§ **The data**:
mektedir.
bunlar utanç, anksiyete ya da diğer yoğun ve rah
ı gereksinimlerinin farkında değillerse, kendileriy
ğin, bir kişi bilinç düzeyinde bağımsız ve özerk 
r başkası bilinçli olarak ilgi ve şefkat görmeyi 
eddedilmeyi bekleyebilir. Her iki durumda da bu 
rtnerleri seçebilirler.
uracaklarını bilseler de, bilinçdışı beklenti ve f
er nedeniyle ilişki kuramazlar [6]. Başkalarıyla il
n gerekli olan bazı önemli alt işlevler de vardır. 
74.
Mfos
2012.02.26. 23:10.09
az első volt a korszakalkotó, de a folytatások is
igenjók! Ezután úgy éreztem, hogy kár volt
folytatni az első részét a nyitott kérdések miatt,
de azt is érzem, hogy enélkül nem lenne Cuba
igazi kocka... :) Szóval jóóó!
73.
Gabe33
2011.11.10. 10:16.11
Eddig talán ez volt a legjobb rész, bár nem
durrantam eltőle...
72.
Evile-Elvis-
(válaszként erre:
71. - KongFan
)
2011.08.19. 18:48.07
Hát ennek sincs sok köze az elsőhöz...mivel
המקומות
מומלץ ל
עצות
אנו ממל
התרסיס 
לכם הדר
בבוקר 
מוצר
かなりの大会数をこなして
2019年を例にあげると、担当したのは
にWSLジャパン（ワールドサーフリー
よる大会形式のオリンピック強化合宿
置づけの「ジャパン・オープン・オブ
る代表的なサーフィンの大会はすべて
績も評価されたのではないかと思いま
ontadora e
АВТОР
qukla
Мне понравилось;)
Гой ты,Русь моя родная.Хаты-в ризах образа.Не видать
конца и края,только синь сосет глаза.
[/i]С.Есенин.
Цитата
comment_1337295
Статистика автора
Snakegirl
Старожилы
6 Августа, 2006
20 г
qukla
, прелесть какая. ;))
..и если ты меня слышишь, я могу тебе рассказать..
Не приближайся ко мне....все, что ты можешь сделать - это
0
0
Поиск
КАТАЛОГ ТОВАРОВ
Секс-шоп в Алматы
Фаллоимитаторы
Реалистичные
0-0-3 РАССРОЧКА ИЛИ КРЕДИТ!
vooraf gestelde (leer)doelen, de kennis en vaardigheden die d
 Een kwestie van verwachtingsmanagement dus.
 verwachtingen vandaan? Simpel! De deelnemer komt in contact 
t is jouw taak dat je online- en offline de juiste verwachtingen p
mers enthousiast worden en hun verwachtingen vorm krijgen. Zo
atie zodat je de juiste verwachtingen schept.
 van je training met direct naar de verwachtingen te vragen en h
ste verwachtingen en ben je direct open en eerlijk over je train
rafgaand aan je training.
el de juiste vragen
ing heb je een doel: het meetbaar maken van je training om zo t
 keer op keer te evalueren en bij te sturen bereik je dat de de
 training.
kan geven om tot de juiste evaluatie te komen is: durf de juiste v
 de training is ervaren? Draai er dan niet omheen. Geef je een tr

§ **Instruction**: Please copy out all of the material above line for line, changing nothing.

§ **The completed task**:
mektedir.
bunlar utanç, anksiyete ya da diğer yoğun ve rah
ı gereksinimlerinin farkında değillerse, kendileriy
ğin, bir kişi bilinç düzeyinde bağımsız ve özerk 
r başkası bilinçli olarak ilgi ve şefkat görmeyi 
eddedilmeyi bekleyebilir. Her iki durumda da bu 
rtnerleri seçebilirler.
uracaklarını bilseler de, bilinçdışı beklenti ve f
er nedeniyle ilişki kuramazlar [6]. Başkalarıyla il
n gerekli olan bazı önemli alt işlevler de vardır. 
74.
Mfos
2012.02.26. 23:10.09
az első volt a korszakalkotó, de a folytatások is
igenjók! Ezután úgy éreztem, hogy kár volt
folytatni az első részét a nyitott kérdések miatt,
de azt is érzem, hogy enélkül nem lenne Cuba
igazi kocka... :) Szóval jóóó!
73.
Gabe33
2011.11.10. 10:16.11
Eddig talán ez volt a legjobb rész, bár nem
durrantam eltőle...
72.
Evile-Elvis-
(válaszként erre:
71. - KongFan
)
2011.08.19. 18:48.07
Hát ennek sincs sok köze az elsőhöz...mivel
המקומות
מומלץ ל
עצות
אנו ממל
התרסיס 
לכם הדר
בבוקר 
מוצר
かなりの大会数をこなして
2019年を例にあげると、担当したのは
にWSLジャパン（ワールドサーフリー
よる大会形式のオリンピック強化合宿
置づけの「ジャパン・オープン・オブ
る代表的なサーフィンの大会はすべて
績も評価されたのではないかと思いま
ontadora e
АВТОР
qukla
Мне понравилось;)
Гой ты,Русь моя родная.Хаты-в ризах образа.Не видать
конца и края,только синь сосет глаза.
[/i]С.Есенин.
Цитата
comment_1337295
Статистика автора
Snakegirl
Старожилы
6 Августа, 2006
20 г
qukla
, прелесть какая. ;))
..и если ты меня слышишь, я могу тебе рассказать..
Не приближайся ко мне....все, что ты можешь сделать - это
0
0
Поиск
КАТАЛОГ ТОВАРОВ
Секс-шоп в Алматы
Фаллоимитаторы
Реалистичные
0-0-3 РАССРОЧКА ИЛИ КРЕДИТ!
vooraf gestelde (leer)doelen, de kennis en vaardigheden die d
 Een kwestie van verwachtingsmanagement dus.
 verwachtingen vandaan? Simpel! De deelnemer komt in contact 
t is jouw taak dat je online- en offline de juiste verwachtingen p
mers enthousiast worden en hun verwachtingen vorm krijgen. Zo
atie zodat je de juiste verwachtingen schept.
 van je training met direct naar de verwachtingen te vragen en h
ste verwachtingen en ben je direct open en eerlijk over je train
rafgaand aan je training.
el de juiste vragen
ing heb je een doel: het meetbaar maken van je training om zo t
 keer op keer te evalueren en bij te sturen bereik je dat de de
 training.
kan geven om tot de juiste evaluatie te komen is: durf de juiste v
 de training is ervaren? Draai er dan niet omheen. Geef je een tr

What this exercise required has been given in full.